The Vines is a house on Pullens Lane, Headington, a suburb in east Oxford, England. It was the first house to be built on the west side of the lane, on land that was originally owned by the Morrell family, local brewers. The house is built of red brick with stone dressings.

The house was built in 1889–90 for Professor Sydney Howard Vines (1849–1934). It was designed by the Victorian architect Harry Wilkinson Moore (1850–1915).
In 1923, it became known as The Vineyard, after the first owner, Professor Vines.

In 1948, the Vineyard was purchased by the United Oxford Hospitals, who renamed it to be Pollock House after its last owner. From 1948 to 1956, it was used as the Nurses Training School of the then Wingfield-Morris Orthopaedic Hospital, now the Nuffield Orthopaedic Centre. From 1958 till around 1976, it was used as the hospital's Night Nurses' Home. Subsequently, it was part of Oxford Brookes University until 2004.

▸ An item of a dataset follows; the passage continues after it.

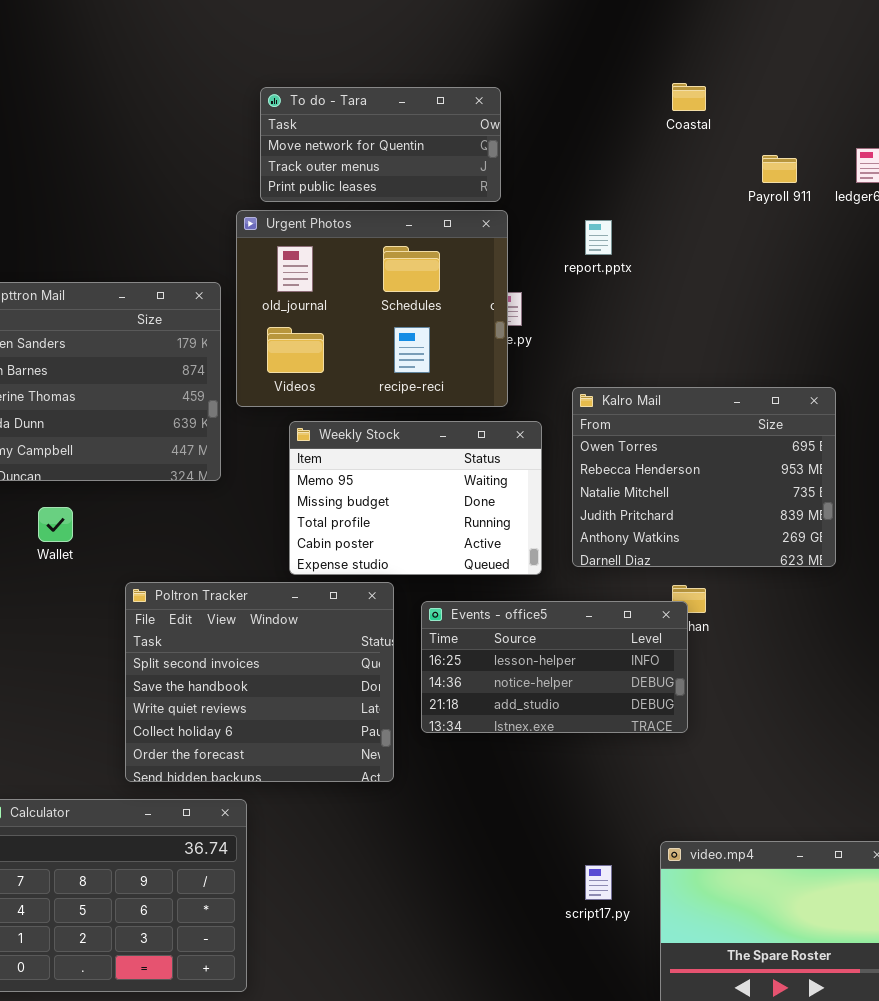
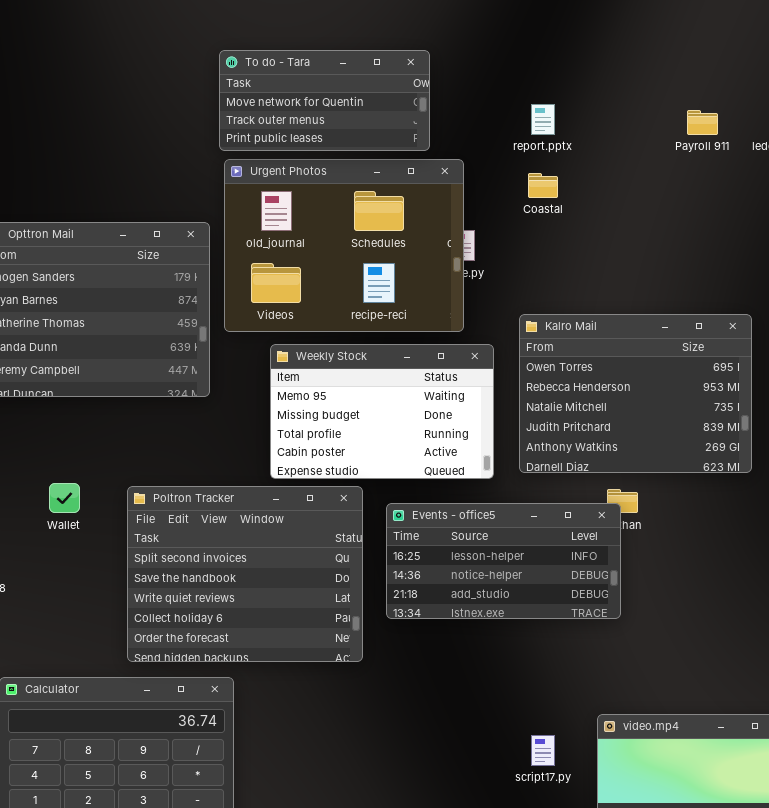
Coastal: [672,83,706,111] -> [528,173,558,198], moved
To do - Tara: [260,87,501,202] -> [219,50,430,151], moved
report.pptx: [585,220,612,255] -> [531,104,555,135], moved
Wallet: [38,507,73,542] -> [49,483,80,513], moved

The house was renamed to The Vines, is now occupied by Scholarship & Christianity in Oxford (SCIO), the United Kingdom centre of the Council for Christian Colleges and Universities (CCCU).

Close by, also in Pullens Lane, is Cotuit Hall, part of EF International Academy and previously one of the halls of residence at Oxford Brookes University. This was designed by the same architect, H. W. Moore, and built in 1892. In the past, it was known as Napier House.